------ Material extraído ------

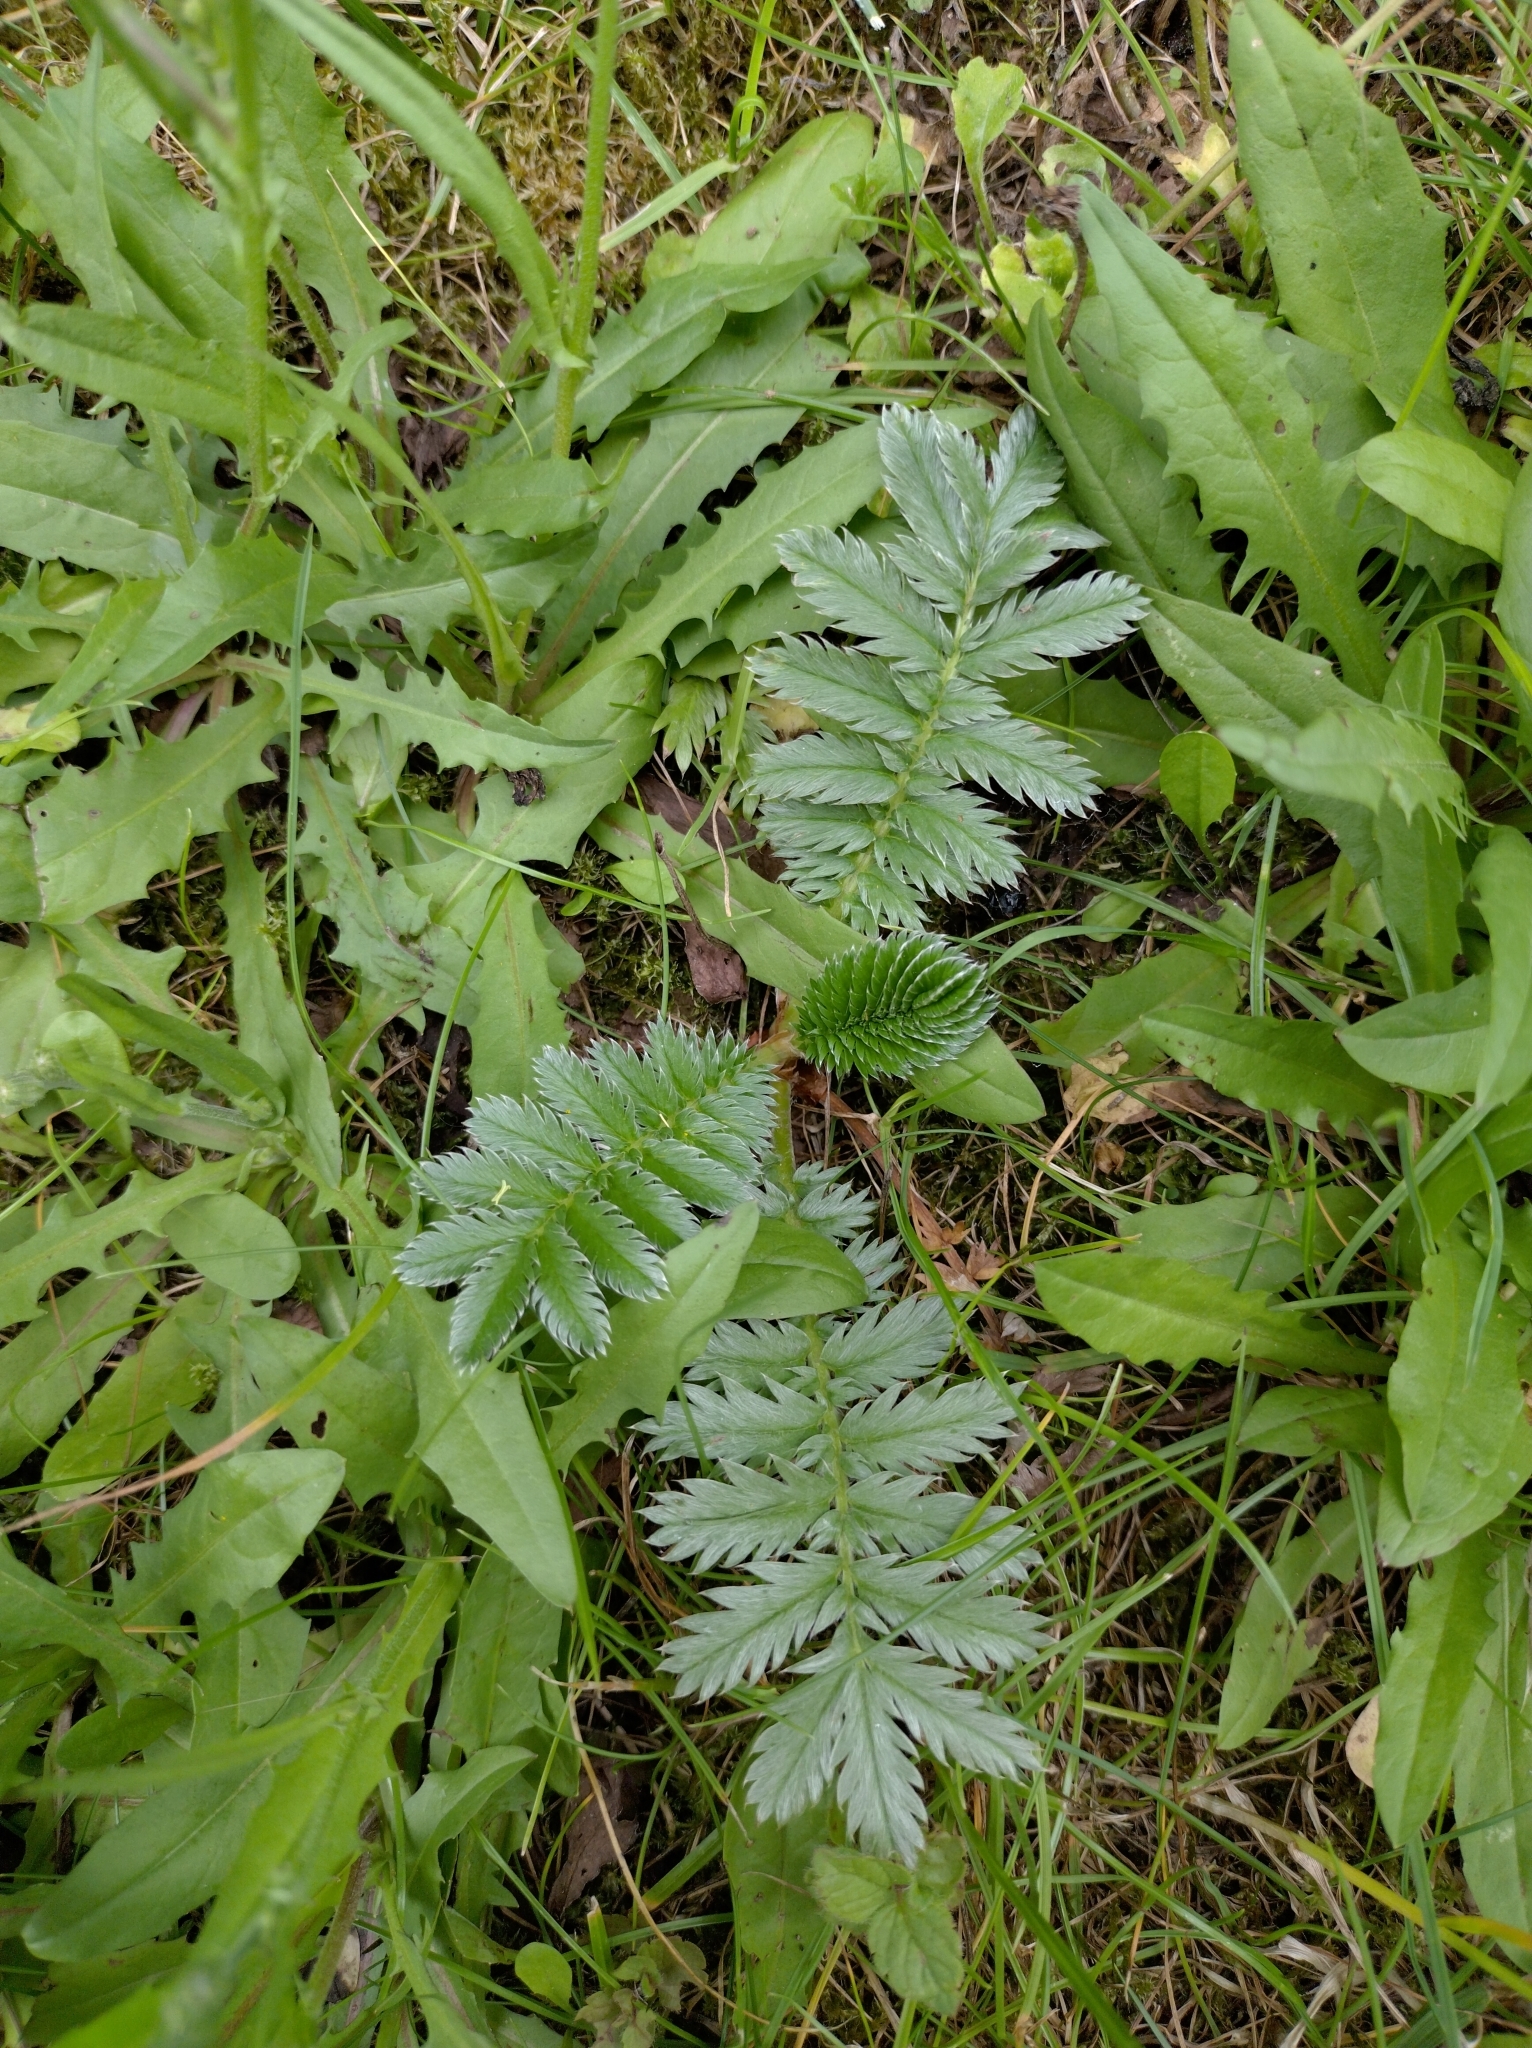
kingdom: Plantae
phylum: Tracheophyta
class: Magnoliopsida
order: Rosales
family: Rosaceae
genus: Argentina
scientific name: Argentina anserina
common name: Common silverweed
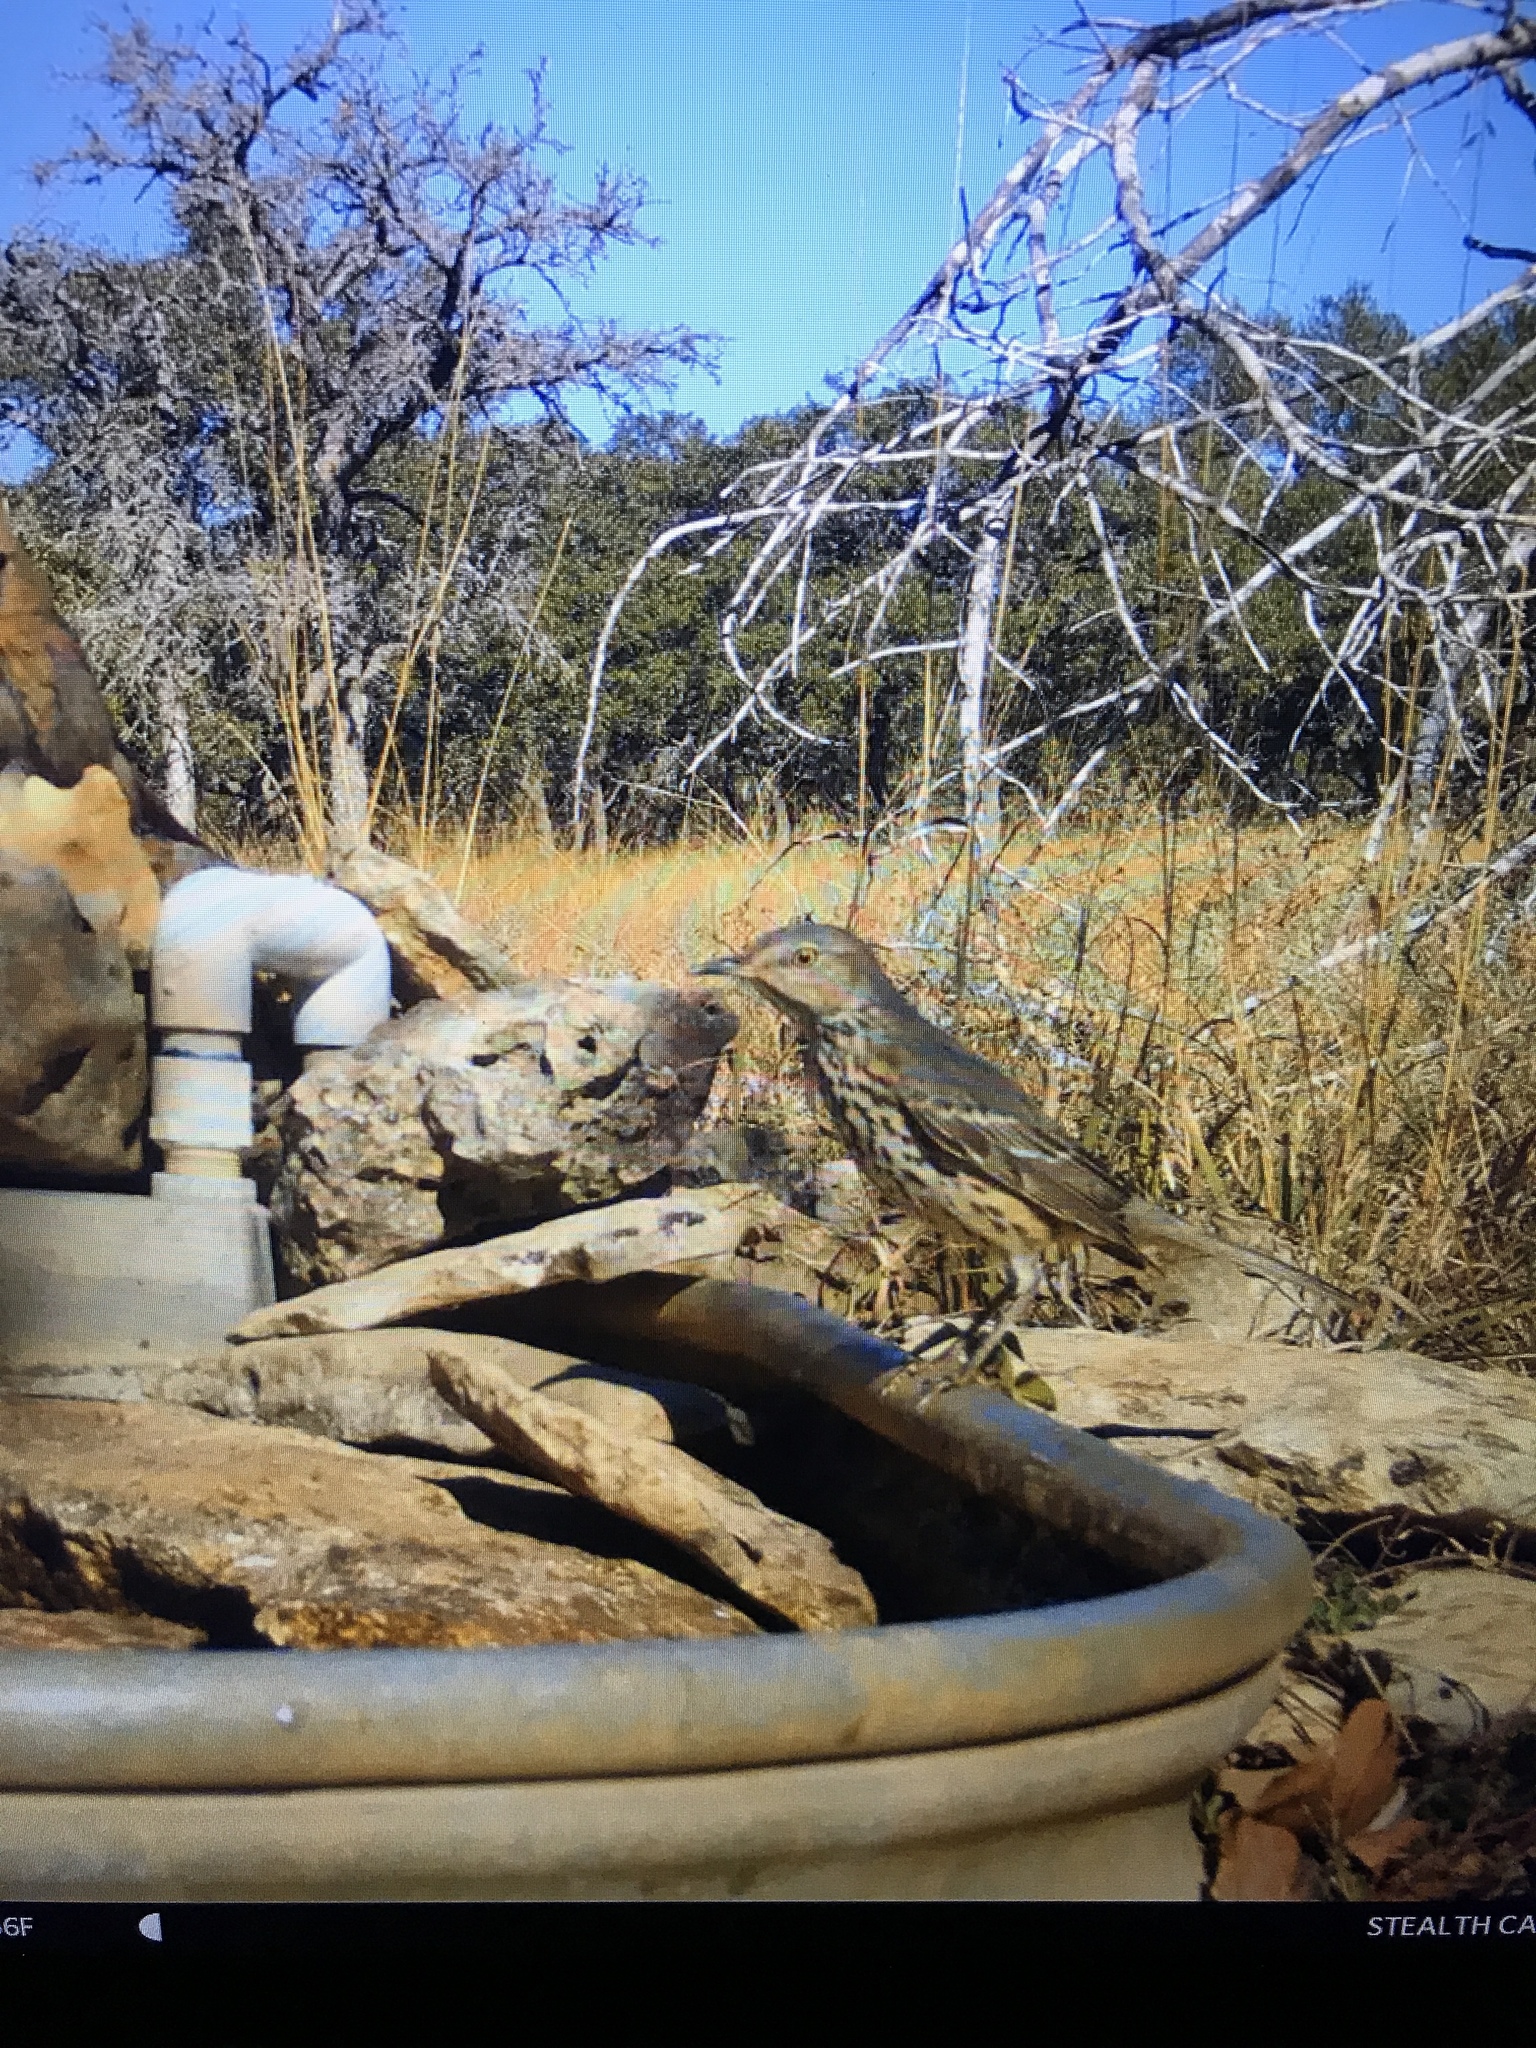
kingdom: Animalia
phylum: Chordata
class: Aves
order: Passeriformes
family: Mimidae
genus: Oreoscoptes
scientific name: Oreoscoptes montanus
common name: Sage thrasher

------

◆ **O que fazer**: Transcreva sem alterações as linhas de classificação de todos os itens acima e deixe as imagens de fora da resposta.

◆ **Resposta completa**:
kingdom: Plantae
phylum: Tracheophyta
class: Magnoliopsida
order: Rosales
family: Rosaceae
genus: Argentina
scientific name: Argentina anserina
common name: Common silverweed
kingdom: Animalia
phylum: Chordata
class: Aves
order: Passeriformes
family: Mimidae
genus: Oreoscoptes
scientific name: Oreoscoptes montanus
common name: Sage thrasher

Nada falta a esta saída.